**読む文章**
****************
海外基準の軽症喘息でも、吸入ステロイド薬は使用すべきかもしれない

Reddel HK, et al. Should recommendations about starting inhaled corticosteroid treatment for mild asthma be based on symptom frequency: a post-hoc efficacy analysis of the START study. Lancet 2017; 389(10065): 157-66.

吸入ステロイド薬は、軽症から導入しても有効か?

本邦での小児の喘息ガイドラインは、海外のガイドラインより早めにステロイド吸入薬を導入します(逆に投与量は少ない)。

■ 今回は、吸入ステロイド薬を発作頻度が少ないうちから導入しても、重症喘息発作を減らすかどうかを検討した、Lancetからの報告です。

 

軽症喘息で吸入ステロイド薬を使用していない患者(4〜66歳)を、吸入ステロイド薬群またはプラセボ群にランダム化し、重症喘息関連イベントまでの期間を比較した。

背景

■ 低用量の吸入ステロイド(inhaled corticosteroids; ICS)は、喘息増悪や死亡率の低減に非常に有効である。

■ 従来は、1週間に2日以上の症状がある患者に対しICS治療が推奨されてきたが、この基準にはほとんどエビデンスがない。
****************
リモートセンシング検出データ
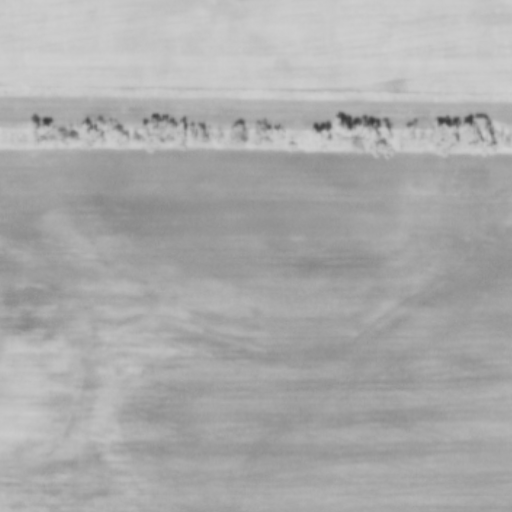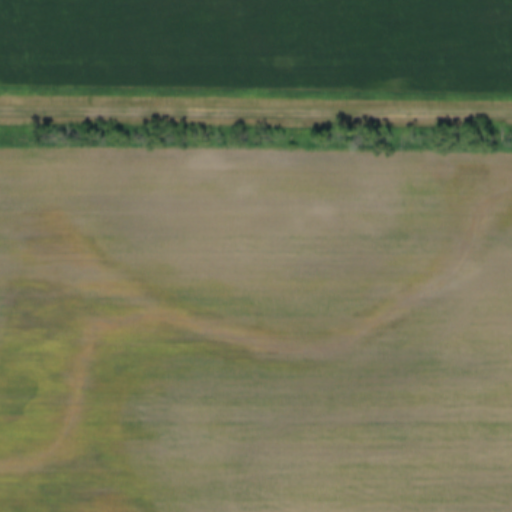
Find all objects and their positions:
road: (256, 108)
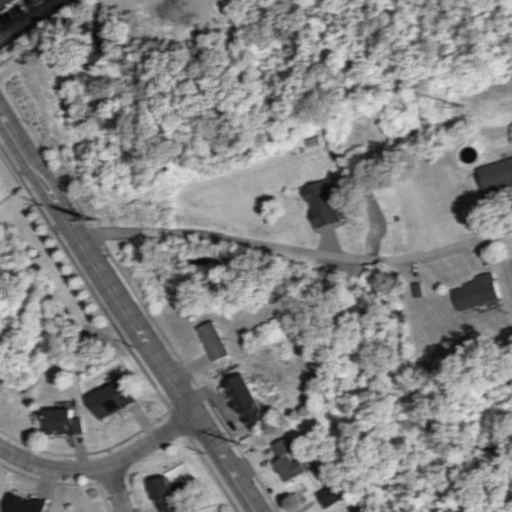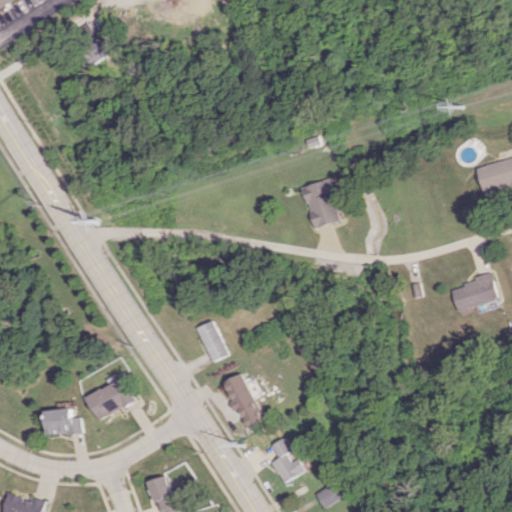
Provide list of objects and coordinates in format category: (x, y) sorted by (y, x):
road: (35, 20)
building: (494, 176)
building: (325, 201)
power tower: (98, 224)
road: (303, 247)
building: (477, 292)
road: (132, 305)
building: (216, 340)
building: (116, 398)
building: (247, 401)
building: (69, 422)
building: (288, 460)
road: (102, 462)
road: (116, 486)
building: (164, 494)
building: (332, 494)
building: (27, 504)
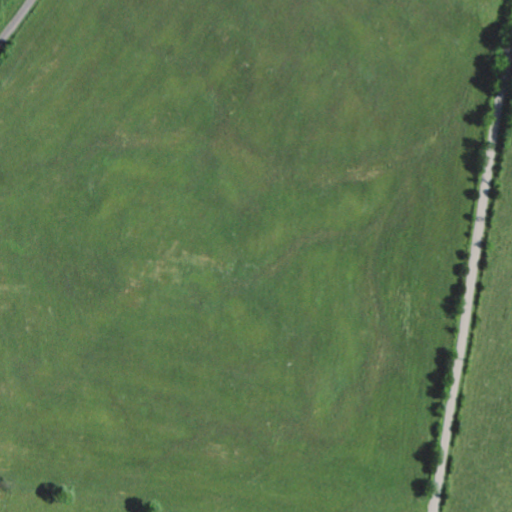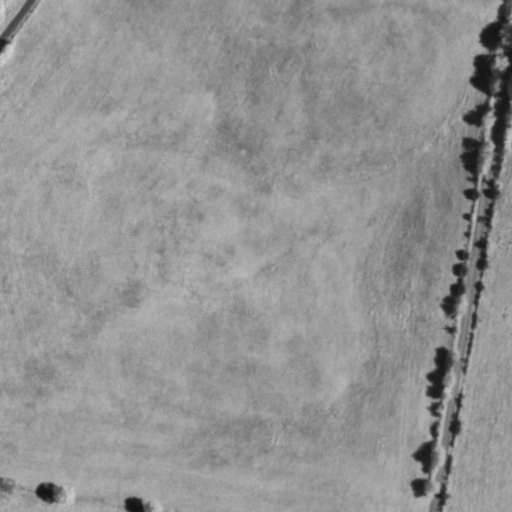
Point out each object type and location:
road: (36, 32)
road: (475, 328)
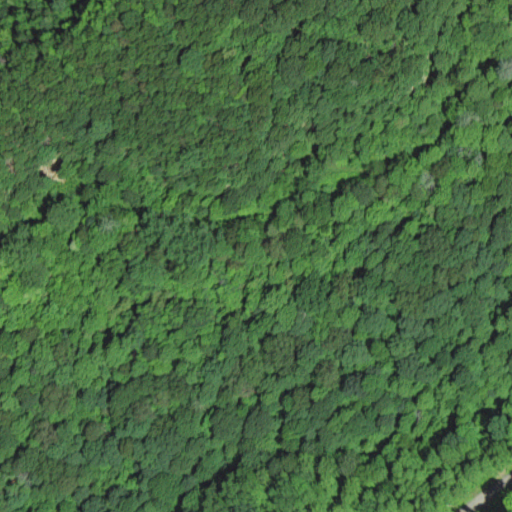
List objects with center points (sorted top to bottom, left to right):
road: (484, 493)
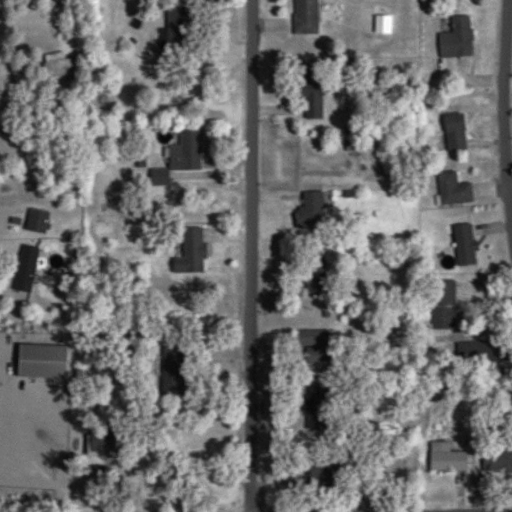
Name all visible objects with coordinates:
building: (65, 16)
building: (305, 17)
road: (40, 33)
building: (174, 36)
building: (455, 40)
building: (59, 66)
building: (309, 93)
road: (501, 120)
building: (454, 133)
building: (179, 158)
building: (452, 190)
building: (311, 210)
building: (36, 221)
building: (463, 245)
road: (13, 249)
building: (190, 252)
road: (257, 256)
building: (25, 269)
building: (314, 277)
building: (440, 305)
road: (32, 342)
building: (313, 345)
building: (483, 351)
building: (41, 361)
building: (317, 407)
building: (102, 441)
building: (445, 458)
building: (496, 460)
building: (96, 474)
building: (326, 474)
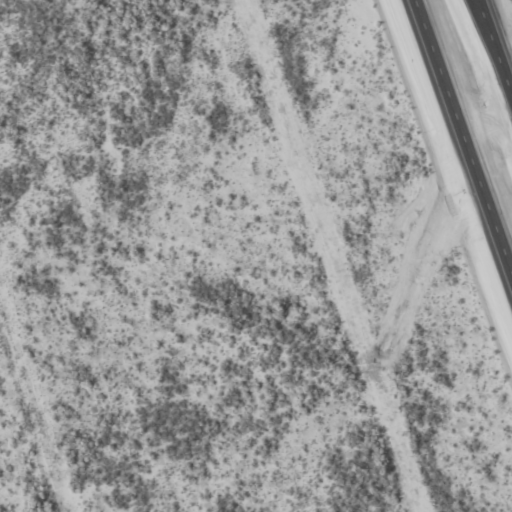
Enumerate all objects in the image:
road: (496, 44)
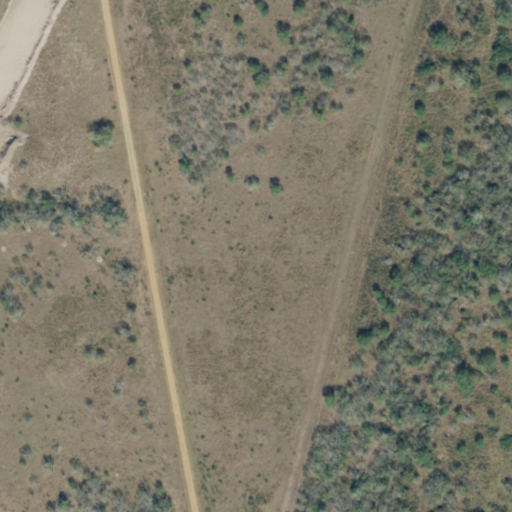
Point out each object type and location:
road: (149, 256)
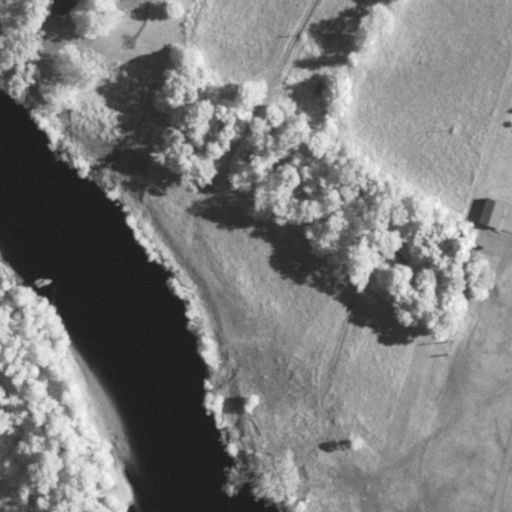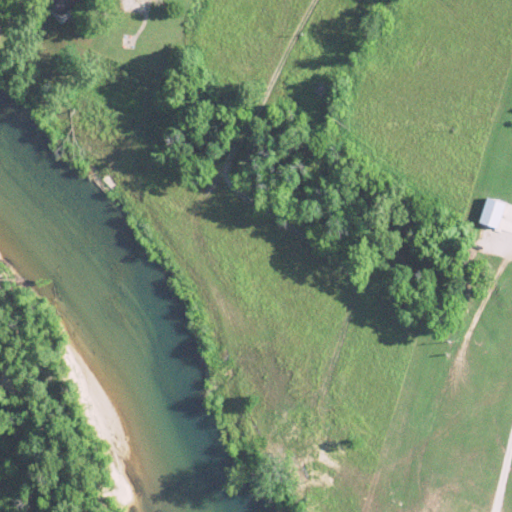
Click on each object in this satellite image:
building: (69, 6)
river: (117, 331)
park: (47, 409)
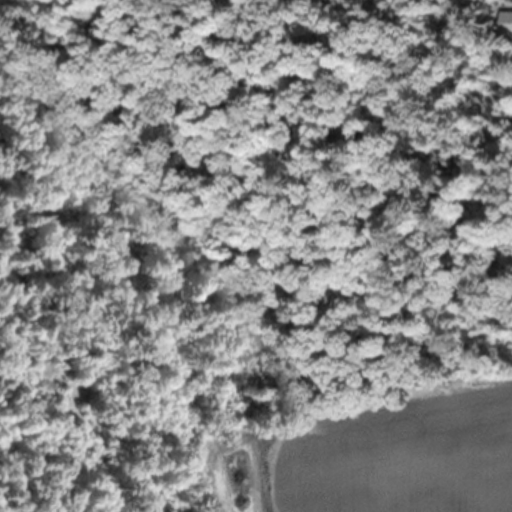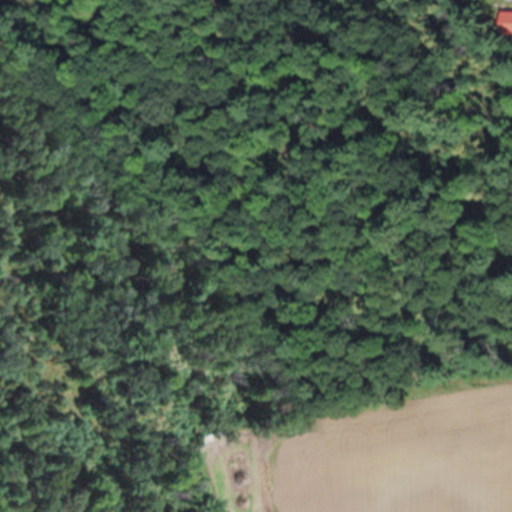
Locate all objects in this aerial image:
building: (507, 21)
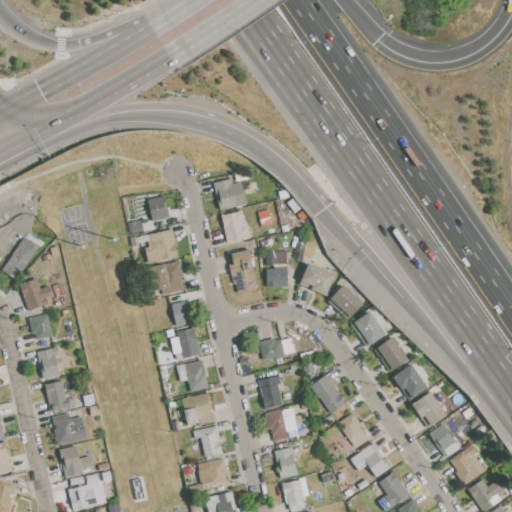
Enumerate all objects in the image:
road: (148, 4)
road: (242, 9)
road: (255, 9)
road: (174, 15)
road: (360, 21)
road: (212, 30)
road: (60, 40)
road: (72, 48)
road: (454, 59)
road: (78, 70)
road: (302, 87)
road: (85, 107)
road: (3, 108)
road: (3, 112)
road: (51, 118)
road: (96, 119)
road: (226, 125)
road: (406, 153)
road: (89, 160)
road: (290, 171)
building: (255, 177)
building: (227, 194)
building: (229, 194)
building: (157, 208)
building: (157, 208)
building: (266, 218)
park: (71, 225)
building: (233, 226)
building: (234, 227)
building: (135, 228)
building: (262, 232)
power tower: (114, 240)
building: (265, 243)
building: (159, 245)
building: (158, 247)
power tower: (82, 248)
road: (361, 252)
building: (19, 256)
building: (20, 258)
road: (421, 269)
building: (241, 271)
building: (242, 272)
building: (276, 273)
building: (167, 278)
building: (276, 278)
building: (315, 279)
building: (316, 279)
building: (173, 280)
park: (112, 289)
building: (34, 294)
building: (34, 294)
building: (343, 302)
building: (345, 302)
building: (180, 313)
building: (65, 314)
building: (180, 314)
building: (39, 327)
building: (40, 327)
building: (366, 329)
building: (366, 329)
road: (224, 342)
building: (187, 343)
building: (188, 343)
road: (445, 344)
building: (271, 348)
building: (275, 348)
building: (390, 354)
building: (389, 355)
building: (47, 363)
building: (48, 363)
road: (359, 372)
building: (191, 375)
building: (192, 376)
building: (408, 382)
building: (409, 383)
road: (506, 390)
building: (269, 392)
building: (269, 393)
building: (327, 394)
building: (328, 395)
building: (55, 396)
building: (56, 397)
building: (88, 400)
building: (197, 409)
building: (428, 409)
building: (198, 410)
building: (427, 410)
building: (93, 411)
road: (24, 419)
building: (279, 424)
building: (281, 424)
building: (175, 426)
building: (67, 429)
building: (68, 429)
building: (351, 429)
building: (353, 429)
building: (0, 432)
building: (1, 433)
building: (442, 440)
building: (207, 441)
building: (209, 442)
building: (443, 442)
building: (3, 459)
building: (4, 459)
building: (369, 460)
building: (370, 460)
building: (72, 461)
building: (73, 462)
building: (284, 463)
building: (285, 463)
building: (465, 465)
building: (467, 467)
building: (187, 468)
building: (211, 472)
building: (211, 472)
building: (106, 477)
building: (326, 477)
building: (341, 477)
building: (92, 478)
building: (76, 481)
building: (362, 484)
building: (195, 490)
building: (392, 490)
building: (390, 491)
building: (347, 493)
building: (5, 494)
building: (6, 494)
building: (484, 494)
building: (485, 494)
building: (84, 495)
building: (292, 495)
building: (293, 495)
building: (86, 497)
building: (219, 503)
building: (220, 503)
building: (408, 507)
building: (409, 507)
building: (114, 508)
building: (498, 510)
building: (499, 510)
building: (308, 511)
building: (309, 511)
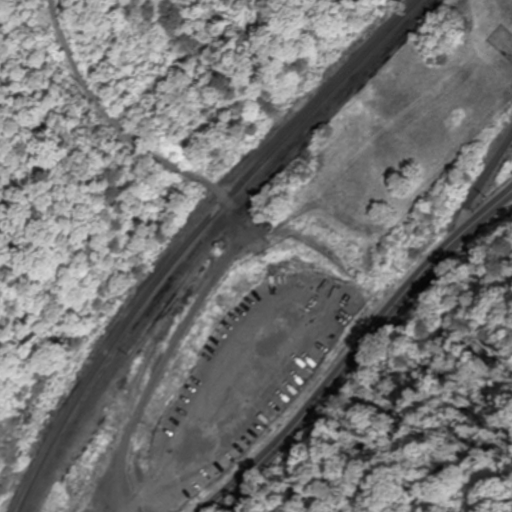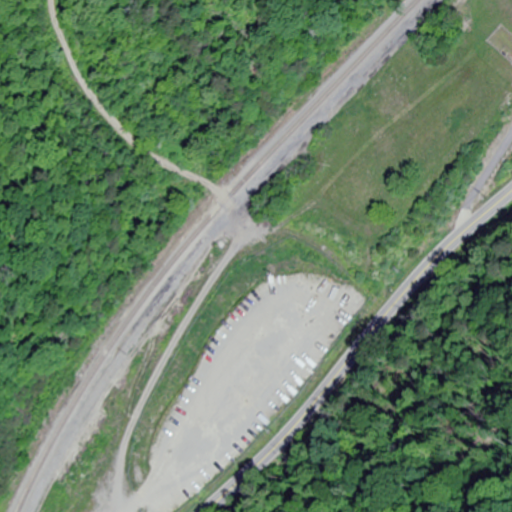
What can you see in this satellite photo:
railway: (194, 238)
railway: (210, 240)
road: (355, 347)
****************
**課題の内容**
喘息に関する記事の内容と、次の(a)〜(c)は合っていますか?それぞれ「はい」か「いいえ」で答え、判断の根拠となる記事の語句をそのまま引用してください。
(a) 本邦の小児喘息ガイドラインは、海外のガイドラインより早めに吸入ステロイド薬を導入する。
(b) 研究の対象となった患者の年齢は4〜66歳である。
(c) 1週間に2日以上の症状がある患者にICS治療を推奨する従来の基準は、十分なエビデンスに基づいている。

**課題の結果**
(a) はい:「本邦での小児の喘息ガイドラインは、海外のガイドラインより早めにステロイド吸入薬を導入します」
(b) はい:「軽症喘息で吸入ステロイド薬を使用していない患者(4〜66歳)」
(c) いいえ:「この基準にはほとんどエビデンスがない」